Le comportement des consommateurs a radicalement changé depuis l'époque de la pandémie. Le stéréotype des hommes d'affaires buvant des vins rouges coûteux lors de banquets est dépassé ; le buveur de vin d'aujourd'hui est plus jeune - souvent une femme - et motivé par le plaisir personnel plutôt que par le statut ou l'obligation. La tendance dominante est la "micro-intoxication", où les gens recherchent une détente légère plutôt qu'une consommation excessive d'alcool, en privilégiant les vins à faible taux d'alcool et aux saveurs fruitées.
Le vin blanc et le vin mousseux gagnent en popularité car les jeunes consommateurs découvrent qu'ils se marient mieux avec la cuisine chinoise épicée ou les fruits de mer que les vins rouges tanniques. Les exportations australiennes de vin blanc ont augmenté de 77 % en volume au cours de l'année 2025 ; les importations de vins mousseux ont augmenté de près de 19 % au cours du premier semestre de l'année.
Pour les consommateurs de la génération Z, le vin fait partie d'un style de vie numérique : la conception de l'étiquette et l'histoire de la marque comptent autant que le goût lui-même. Ils recherchent des allégations de durabilité, l'authenticité et un attrait visuel adapté au partage sur les médias sociaux.
Les canaux de distribution se sont également transformés rapidement. Aujourd'hui, en Chine, les algorithmes stimulent davantage les ventes que les rayons des supermarchés.

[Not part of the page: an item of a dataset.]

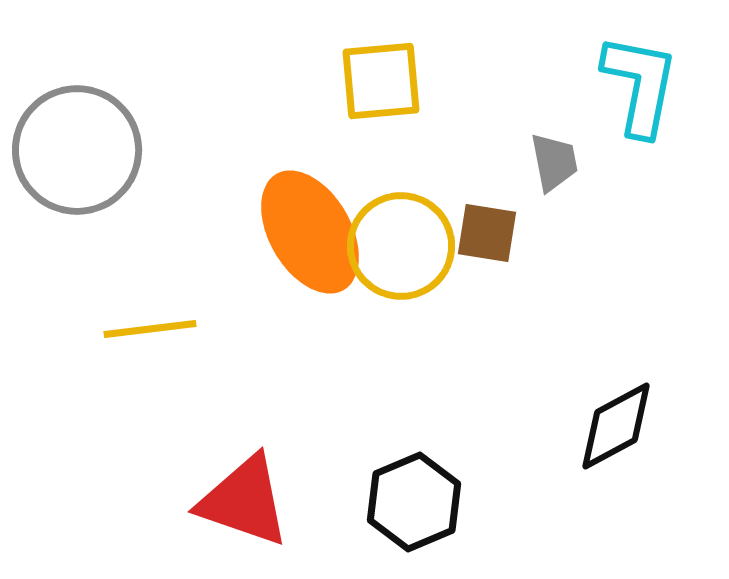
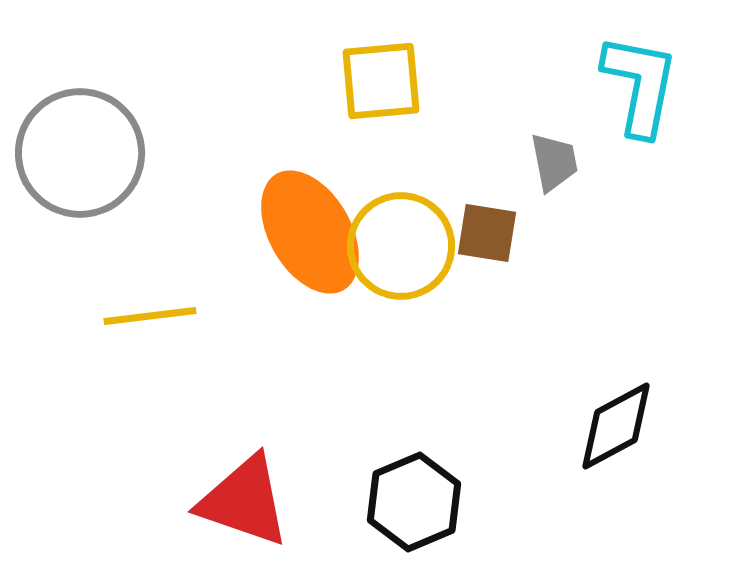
gray circle: moved 3 px right, 3 px down
yellow line: moved 13 px up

Douyin (la version chinoise de TikTok) est en tête avec une croissance explosive : la valeur marchande brute de la catégorie alcool a augmenté de 38 % rien qu'au début de l'année 2025. Ici, de courtes vidéos d'influenceurs provoquent des achats impulsifs en quelques secondes, démocratisant ainsi l'accès aux nouvelles marques qui n'ont pas de gros budgets de vente au détail.
Les plateformes traditionnelles de commerce électronique comme Tmall (Alibaba) et JD.com restent importantes pour la crédibilité de la marque et les achats répétés, mais ont vu leur croissance ralentir à un chiffre lors des grands festivals de shopping comme le "618". Ces plateformes mettent l'accent sur l'efficacité logistique et les garanties d'authenticité pour retenir les acheteurs qui se méfient des contrefaçons.
Les modèles de vente au détail en ligne et hors ligne ont modifié la consommation de proximité : des plateformes comme Meituan permettent aux clients de commander du vin auprès de magasins locaux avec des délais de livraison inférieurs à trente minutes, ce qui permet de répondre aux besoins des réunions spontanées à domicile que le commerce électronique traditionnel ne peut pas atteindre assez rapidement.
Pendant ce temps, les restaurants et les bars continuent de lutter après les fermetures massives de l'époque de la pandémie ; la réduction des dépenses des entreprises signifie que les canaux d'accueil jouent un rôle moins important dans les ventes en volume, mais restent importants pour la construction de l'image de marque.
Dans l'ensemble, le marché chinois du vin au début de l'année 2026 est plus petit mais plus sophistiqué qu'auparavant, marqué par la prudence économique, les changements réglementaires, l'évolution des goûts des consommateurs, l'innovation numérique et la concurrence féroce entre les fournisseurs mondiaux qui cherchent à s'imposer dans un paysage modifié.